A German security researcher has discovered a group of vulnerabilities in various email clients, collectively dubbed Mailsploit, which allow an attacker to spoof email sender identities without being picked up by DMARC.
Mailsploit also allows the bad guys to launch cross-site scripting (XSS) and code-injection attacks.
According to Sabri Haddouche, the bombshell issue is that the spoofing is not detected by email servers, and can thus circumvent email security mechanisms such as DMARC and spam filters. It’s a widespread issue, too: Bugs were found in over 30 applications, including prominent ones like Apple Mail, Mozilla Thunderbird, various Microsoft email clients, Yahoo! Mail, ProtonMail and others.
“Email identities were really easy to spoof back in the 90s and early 2000s,” Haddouche said, in an analysis. “Changing the ‘From’ header field was enough to make friends believe an email came from their mother, significant other or even the FBI. There were websites specially made for this purpose. However, those tricks no longer work thanks to anti-spoofing protections such as DMARC (DKIM / SPF) and anti-spam filters. Today, emails with spoofed From fields either go to the spam folder or are completely rejected by the server.”
Mailsploit could change all of that. Now, Haddouche wryly noted, there’s “a way to bypass DMARC protection and spoof the sender name like it was 1999.”
Mailsploit allows the attacker to display an arbitrary sender email address to the email recipient. In a demo, Haddouche used [email protected], but any other email address could be used.
He describes the issue:
“And this is how it works: In an email, all headers must only contain ASCII characters, including the From header. The trick resides in using RFC-1342 (from 1992!), a recommendation that provides a way to encode non-ASCII chars inside email headers in a such way that it won’t confuse the MTAs processing the email. Unfortunately, most email clients and web interfaces don’t properly sanitize the string after decoding which leads to this email spoofing attack.”
DMARC is not attacked directly, but rather bypassed by taking advantage of how the clients display the email sender name. The server still validates properly the DKIM signature of the original domain and not the spoofed one.
“While [email servers] not only don’t detect and block these spoofed email addresses, they will happily relay those emails as long as the original email seems trustworthy enough (the attacker can therefore ironically profit from setting up DMARC on that email address),” Haddouche said. “This makes these spoofed emails virtually unstoppable at this point in time.”
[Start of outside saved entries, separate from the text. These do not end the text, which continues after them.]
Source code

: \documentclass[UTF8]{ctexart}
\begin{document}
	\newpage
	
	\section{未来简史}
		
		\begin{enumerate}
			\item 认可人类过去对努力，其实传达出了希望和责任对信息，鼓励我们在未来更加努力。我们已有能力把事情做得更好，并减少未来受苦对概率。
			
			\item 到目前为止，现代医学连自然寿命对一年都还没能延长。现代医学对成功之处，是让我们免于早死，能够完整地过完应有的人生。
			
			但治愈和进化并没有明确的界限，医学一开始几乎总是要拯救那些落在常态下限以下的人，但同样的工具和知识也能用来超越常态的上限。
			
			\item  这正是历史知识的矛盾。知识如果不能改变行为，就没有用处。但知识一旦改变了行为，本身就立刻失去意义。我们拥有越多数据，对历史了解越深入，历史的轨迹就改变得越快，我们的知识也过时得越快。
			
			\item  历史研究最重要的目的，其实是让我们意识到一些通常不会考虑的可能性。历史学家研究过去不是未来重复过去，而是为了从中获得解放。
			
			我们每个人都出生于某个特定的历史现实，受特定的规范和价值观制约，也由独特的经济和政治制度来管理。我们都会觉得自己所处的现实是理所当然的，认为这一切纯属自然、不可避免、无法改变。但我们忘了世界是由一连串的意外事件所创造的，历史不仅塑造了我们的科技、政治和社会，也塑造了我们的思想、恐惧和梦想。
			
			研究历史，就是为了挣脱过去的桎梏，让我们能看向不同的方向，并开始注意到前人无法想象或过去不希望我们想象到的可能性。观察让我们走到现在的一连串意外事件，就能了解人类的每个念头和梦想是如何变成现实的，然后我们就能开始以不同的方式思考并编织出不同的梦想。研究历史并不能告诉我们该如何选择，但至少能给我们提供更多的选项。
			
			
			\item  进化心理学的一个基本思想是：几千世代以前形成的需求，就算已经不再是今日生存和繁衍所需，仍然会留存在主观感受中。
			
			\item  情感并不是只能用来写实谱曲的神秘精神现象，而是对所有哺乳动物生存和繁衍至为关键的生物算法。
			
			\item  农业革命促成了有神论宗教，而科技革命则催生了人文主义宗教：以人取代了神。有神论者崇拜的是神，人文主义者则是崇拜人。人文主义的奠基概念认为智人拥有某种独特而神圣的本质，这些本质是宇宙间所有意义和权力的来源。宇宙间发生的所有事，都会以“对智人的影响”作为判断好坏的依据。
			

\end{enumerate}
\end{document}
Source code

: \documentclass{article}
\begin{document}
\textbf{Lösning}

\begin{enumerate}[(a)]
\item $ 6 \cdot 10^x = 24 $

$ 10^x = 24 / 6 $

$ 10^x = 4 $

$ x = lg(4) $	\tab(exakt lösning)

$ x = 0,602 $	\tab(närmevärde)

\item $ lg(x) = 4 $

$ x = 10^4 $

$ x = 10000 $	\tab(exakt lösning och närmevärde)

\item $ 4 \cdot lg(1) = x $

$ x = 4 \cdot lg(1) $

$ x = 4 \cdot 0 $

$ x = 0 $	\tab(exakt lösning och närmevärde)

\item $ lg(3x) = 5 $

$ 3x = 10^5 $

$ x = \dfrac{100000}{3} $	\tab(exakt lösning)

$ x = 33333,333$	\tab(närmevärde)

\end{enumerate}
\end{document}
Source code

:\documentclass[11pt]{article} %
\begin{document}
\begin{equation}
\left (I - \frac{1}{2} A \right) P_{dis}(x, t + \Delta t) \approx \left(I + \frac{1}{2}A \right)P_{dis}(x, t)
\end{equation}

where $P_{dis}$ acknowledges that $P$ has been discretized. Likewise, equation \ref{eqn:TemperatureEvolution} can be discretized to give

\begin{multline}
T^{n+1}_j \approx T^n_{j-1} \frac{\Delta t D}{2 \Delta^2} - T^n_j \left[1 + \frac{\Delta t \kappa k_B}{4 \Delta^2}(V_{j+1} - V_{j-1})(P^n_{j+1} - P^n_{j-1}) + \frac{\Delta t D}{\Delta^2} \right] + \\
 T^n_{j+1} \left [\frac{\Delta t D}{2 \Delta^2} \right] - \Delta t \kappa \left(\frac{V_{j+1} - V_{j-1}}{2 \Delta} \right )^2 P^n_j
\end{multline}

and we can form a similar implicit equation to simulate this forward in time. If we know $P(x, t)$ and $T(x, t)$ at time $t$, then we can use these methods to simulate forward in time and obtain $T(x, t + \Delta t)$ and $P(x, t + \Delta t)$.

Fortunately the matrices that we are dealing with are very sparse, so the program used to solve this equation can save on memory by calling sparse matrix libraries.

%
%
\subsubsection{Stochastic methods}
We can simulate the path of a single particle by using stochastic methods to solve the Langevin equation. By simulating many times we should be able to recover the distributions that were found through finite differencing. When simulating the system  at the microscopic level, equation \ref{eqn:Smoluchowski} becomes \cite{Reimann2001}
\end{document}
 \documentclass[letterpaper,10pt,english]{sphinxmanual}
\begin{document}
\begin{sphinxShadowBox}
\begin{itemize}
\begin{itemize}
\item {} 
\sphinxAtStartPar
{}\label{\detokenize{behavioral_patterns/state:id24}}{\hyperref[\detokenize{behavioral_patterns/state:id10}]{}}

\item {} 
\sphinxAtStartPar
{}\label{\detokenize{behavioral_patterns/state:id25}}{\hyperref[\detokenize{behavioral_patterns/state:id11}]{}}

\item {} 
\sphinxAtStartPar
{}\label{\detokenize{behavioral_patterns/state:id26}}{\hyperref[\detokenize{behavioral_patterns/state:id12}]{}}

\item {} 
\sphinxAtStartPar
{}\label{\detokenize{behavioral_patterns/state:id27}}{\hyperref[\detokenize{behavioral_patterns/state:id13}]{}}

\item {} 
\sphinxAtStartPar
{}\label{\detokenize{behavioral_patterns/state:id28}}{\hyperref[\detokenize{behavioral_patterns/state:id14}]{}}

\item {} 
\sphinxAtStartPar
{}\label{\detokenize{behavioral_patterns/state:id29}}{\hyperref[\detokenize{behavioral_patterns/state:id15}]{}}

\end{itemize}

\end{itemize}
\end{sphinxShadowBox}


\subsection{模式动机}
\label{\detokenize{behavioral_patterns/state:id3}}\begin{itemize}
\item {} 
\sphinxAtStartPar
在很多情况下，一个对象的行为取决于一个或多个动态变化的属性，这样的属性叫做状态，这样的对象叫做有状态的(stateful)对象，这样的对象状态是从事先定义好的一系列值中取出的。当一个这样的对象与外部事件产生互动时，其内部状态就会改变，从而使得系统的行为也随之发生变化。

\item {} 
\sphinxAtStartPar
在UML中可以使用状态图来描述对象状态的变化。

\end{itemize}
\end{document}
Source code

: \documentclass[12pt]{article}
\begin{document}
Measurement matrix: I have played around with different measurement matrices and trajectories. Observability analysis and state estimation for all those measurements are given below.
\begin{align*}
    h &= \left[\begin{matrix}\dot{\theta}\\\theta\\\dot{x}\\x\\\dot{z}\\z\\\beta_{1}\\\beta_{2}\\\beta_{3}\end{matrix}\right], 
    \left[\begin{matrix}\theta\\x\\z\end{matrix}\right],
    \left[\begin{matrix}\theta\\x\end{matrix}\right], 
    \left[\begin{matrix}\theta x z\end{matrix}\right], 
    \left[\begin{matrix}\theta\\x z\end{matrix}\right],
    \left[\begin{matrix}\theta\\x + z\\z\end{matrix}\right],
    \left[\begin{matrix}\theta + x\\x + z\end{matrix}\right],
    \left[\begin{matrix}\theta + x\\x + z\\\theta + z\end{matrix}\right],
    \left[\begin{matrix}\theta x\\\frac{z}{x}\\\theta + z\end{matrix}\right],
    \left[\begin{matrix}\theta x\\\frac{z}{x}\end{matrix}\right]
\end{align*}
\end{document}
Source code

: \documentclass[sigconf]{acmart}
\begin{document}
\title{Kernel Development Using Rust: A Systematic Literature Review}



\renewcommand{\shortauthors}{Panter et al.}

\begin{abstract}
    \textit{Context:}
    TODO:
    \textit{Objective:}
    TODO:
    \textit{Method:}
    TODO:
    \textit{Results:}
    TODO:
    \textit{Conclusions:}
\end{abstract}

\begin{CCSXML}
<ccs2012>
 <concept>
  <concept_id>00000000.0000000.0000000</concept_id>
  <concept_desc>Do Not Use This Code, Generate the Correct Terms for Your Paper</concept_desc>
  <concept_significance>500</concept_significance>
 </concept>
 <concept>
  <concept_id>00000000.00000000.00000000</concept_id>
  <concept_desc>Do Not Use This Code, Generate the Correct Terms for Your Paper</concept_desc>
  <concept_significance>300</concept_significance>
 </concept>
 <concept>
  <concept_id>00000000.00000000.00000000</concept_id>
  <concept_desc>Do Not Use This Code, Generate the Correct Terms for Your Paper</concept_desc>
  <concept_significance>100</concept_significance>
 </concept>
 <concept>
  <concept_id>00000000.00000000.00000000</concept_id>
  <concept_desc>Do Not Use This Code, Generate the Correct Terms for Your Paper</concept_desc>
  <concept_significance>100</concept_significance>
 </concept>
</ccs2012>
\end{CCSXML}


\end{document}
He has contacted the affected vendors; as of 5 Dec, it was fixed in eight products (~ 24%) and triaged for 12 additional products (~ 36%). Two vendors (Mozilla and Opera) said they won’t fix the bug (they consider it to be a server-side problem) and another one (Mailbird) closed the ticket without responding, Haddouche reported. As for the remaining 12 products (~ 36%), the vendors have received the bug report but have not commented on whether they will address it.
“This is a perfect example of how phishing campaigns are becoming increasingly sophisticated and targeted,” said Eyal Benishti, CEO and founder of IRONSCALES, via email. “As is the case here, fraudsters are frequently adopting spoofing and impersonation techniques in a quick, easy, and incredibly successful way to lure their potential victims into a false sense of security. As a result, it is becoming virtually impossible for end users to identify these phishing emails as they land in inboxes across the workforce.”
He recommends checking for spoofing through sender policy framework (SPF) records, display name, email address and domain similarity; augmenting the representation of senders inside the email client by learning true sender indicators and score sender reputation through visual cues and meta data associated with every email; integrating automatic smart real-time email scanning into multi anti-virus, and sandbox solutions so forensics can be performed on any suspicious emails either detected, or reported; and allowing quick reporting via an augmented email experience, thus helping the user make better decisions.”